In conclusion, we have demonstrated a means for creating reconfigurable plasmonic devices using liquid metals. As a specific example of this capability, we fabricated an elastomeric bullseye pattern using soft lithography techniques and bonded it to a metal substrate after appropriate surface treatment of the metal. By injecting and withdrawing a liquid metal, eutectic gallium indium, into or from individual channels, we are able to dramatically alter the device geometry. We note that EGaIn can only be withdrawn from a channel when all four interior channels walls are coated with a fluorosilane, which dramatically reduces the free surface energy and inhibits EGaIn from sticking to the PDMS and metal surfaces. We developed a simple description that accounts for the timing of all of the relevant time-domain oscillations. While the present device requires manual operation to inject and withdraw the liquid metal, well-developed micro-electromechanical systems (MEMS) technology can be used to fabricated micro-actuators and micro-pumps directly on the same substrate to enable significantly higher speed reconfigurability [24]. As an example, a silicon-based magnetohydrodynamic pump has been shown to effectively actuate liquid metals [25]. Plasmonic devices, such as the one described here, could be fabricated on the same substrate, allowing for reconfigurability using appropriate electrical signals to drive the micro-pumps. Thus, this approach offers significant promise for developing active devices.
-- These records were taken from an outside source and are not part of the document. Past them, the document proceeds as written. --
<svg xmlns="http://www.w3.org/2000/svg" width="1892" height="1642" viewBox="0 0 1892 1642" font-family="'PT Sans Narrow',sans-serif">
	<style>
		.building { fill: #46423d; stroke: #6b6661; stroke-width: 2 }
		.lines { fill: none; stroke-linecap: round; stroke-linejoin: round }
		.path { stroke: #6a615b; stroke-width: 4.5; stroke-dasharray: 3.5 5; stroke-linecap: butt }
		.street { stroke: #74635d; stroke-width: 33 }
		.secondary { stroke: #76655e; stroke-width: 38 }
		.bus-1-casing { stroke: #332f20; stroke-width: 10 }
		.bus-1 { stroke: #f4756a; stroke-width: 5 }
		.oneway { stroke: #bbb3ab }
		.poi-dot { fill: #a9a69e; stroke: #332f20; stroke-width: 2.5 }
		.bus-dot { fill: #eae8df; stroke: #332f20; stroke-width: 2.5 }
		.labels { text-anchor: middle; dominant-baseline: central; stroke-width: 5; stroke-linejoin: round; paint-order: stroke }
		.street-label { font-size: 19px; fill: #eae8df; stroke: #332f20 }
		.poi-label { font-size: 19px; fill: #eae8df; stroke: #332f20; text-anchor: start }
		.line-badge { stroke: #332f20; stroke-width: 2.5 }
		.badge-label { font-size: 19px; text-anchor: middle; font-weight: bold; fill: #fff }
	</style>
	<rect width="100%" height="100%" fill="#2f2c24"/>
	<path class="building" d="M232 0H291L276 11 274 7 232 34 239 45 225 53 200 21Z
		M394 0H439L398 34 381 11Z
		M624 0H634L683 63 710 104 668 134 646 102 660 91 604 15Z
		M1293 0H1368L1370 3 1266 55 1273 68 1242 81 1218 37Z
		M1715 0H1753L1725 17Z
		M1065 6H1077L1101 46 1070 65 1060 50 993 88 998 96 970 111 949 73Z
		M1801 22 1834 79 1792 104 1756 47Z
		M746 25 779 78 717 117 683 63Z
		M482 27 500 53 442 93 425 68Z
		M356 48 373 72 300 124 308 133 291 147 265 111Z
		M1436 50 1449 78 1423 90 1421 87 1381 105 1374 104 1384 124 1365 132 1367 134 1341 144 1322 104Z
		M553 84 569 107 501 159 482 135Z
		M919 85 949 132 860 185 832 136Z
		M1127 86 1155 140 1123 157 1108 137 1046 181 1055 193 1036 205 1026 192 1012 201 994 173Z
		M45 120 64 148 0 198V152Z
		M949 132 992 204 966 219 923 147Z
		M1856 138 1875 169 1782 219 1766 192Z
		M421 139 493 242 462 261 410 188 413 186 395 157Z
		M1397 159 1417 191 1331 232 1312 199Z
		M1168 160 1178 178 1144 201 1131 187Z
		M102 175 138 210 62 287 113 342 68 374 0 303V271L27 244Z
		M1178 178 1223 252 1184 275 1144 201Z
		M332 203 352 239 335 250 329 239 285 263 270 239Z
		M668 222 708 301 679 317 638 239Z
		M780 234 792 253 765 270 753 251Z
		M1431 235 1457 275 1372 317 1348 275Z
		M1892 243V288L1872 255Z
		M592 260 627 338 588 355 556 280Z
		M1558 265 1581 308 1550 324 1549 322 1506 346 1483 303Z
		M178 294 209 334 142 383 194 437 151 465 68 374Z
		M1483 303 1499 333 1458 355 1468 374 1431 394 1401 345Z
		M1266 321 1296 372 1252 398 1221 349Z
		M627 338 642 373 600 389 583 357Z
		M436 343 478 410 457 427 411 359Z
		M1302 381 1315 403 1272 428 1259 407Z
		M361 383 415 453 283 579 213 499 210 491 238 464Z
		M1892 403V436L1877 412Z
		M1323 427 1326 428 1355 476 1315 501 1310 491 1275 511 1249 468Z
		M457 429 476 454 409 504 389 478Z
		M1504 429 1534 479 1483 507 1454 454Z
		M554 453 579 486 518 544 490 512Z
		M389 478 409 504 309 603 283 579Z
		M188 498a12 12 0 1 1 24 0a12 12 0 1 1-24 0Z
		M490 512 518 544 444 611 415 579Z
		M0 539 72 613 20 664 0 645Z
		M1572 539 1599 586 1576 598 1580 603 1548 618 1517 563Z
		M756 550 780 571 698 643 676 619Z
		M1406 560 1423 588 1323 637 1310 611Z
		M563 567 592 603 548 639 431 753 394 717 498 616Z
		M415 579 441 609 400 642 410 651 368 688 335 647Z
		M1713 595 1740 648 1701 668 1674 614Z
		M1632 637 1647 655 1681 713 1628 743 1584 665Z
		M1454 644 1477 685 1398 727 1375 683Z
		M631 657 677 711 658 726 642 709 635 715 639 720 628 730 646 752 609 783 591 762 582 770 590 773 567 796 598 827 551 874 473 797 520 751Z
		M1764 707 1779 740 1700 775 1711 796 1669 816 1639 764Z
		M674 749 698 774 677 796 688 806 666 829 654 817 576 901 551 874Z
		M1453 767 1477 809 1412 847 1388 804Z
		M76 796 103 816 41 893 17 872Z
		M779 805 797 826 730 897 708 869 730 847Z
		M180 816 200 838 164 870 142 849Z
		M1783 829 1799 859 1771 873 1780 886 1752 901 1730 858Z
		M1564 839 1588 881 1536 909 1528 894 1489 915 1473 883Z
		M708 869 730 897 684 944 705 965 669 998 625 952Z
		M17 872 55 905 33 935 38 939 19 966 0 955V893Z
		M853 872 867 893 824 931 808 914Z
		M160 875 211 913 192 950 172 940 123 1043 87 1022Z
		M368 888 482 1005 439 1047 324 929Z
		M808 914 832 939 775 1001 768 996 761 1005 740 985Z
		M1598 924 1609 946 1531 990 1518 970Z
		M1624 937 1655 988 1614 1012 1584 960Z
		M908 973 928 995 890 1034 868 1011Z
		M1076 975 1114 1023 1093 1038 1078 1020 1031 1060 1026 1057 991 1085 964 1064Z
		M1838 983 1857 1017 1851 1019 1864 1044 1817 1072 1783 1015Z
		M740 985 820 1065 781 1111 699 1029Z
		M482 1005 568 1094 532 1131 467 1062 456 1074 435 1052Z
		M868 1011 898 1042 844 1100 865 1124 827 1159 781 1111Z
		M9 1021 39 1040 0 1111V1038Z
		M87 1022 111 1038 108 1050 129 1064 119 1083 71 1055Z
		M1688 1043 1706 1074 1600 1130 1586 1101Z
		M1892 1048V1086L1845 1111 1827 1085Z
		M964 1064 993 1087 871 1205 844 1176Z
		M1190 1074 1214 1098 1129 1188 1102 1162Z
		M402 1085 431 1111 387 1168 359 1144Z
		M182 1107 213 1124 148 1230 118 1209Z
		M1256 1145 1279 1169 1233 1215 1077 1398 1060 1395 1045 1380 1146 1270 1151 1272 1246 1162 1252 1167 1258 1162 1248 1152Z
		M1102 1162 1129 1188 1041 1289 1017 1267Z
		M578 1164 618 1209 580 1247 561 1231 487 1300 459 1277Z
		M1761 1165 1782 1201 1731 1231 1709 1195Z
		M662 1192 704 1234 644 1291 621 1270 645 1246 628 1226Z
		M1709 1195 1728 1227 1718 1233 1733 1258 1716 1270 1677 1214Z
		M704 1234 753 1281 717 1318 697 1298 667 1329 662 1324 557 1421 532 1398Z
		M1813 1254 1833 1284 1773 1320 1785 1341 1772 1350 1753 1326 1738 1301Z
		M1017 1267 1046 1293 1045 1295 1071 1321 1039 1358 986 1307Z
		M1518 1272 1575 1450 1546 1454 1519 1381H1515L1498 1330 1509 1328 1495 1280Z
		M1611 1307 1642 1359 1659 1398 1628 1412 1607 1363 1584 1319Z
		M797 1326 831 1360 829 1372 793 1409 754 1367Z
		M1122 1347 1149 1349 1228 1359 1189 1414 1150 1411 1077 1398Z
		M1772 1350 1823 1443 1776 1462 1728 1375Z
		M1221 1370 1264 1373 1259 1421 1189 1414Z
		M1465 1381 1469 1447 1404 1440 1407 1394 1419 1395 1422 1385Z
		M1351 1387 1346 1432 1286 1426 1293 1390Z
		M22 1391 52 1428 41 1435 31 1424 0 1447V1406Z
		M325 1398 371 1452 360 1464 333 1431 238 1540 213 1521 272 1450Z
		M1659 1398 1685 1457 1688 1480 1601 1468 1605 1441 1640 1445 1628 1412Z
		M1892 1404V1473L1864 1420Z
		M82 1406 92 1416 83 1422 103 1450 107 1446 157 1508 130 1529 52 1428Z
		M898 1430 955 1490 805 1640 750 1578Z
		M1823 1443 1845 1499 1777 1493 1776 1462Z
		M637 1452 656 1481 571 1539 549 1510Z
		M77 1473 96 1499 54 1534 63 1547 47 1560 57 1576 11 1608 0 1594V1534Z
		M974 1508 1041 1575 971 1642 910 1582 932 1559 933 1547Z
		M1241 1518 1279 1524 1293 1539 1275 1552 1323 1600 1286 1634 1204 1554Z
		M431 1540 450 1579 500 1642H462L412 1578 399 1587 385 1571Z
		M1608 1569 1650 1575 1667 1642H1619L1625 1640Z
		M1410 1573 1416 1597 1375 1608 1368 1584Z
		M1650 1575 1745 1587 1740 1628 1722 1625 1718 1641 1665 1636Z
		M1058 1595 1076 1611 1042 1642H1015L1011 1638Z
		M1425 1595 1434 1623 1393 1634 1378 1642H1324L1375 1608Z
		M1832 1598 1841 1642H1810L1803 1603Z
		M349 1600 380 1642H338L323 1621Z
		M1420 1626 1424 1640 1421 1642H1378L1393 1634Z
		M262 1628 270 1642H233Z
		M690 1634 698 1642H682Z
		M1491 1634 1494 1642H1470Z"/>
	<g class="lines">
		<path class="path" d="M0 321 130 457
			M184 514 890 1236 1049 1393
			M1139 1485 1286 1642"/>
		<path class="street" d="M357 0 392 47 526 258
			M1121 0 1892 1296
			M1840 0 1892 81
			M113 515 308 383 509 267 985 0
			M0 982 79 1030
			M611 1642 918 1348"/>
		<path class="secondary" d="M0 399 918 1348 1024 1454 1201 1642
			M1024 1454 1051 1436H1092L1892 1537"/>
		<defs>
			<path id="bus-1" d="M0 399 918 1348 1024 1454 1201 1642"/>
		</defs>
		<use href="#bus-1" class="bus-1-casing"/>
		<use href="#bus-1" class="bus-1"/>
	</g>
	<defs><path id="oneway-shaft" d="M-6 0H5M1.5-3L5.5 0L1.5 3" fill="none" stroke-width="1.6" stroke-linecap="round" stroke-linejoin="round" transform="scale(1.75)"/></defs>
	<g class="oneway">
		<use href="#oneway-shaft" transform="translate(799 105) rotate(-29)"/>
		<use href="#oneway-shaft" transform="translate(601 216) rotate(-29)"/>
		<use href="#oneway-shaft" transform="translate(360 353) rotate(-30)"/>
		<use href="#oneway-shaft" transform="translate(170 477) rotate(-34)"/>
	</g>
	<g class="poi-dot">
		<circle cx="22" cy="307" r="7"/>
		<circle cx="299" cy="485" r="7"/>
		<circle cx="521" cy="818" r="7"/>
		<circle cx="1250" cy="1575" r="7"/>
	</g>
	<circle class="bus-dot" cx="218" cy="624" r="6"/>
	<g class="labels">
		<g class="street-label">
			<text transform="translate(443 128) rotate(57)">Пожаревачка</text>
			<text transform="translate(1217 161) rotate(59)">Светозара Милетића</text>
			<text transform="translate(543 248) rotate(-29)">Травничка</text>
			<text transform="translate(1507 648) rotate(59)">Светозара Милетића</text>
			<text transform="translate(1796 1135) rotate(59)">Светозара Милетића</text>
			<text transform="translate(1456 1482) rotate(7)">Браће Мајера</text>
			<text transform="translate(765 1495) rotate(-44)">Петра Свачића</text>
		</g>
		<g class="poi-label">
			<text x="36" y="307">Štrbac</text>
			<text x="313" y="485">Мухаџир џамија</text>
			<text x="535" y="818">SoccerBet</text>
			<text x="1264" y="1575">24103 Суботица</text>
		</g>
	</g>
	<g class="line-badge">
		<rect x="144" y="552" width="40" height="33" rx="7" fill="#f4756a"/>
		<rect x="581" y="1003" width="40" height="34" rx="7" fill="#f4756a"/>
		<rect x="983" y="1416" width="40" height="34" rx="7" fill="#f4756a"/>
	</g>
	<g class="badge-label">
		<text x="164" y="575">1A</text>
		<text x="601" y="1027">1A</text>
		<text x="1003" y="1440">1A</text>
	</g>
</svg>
Finally, we note that that this general idea may be extended to develop active device that can operate in other regions of the electromagnetic spectrum. However, new challenges may arise. For example, as one moves to much shorter wavelengths, which requires smaller channel dimensions, use of syringes or micro-pump technology may not be viable to inject liquid metals, because significantly higher pressures may be needed to inject and withdraw liquid metals [26]. Thus, alternate approaches may need to be explored.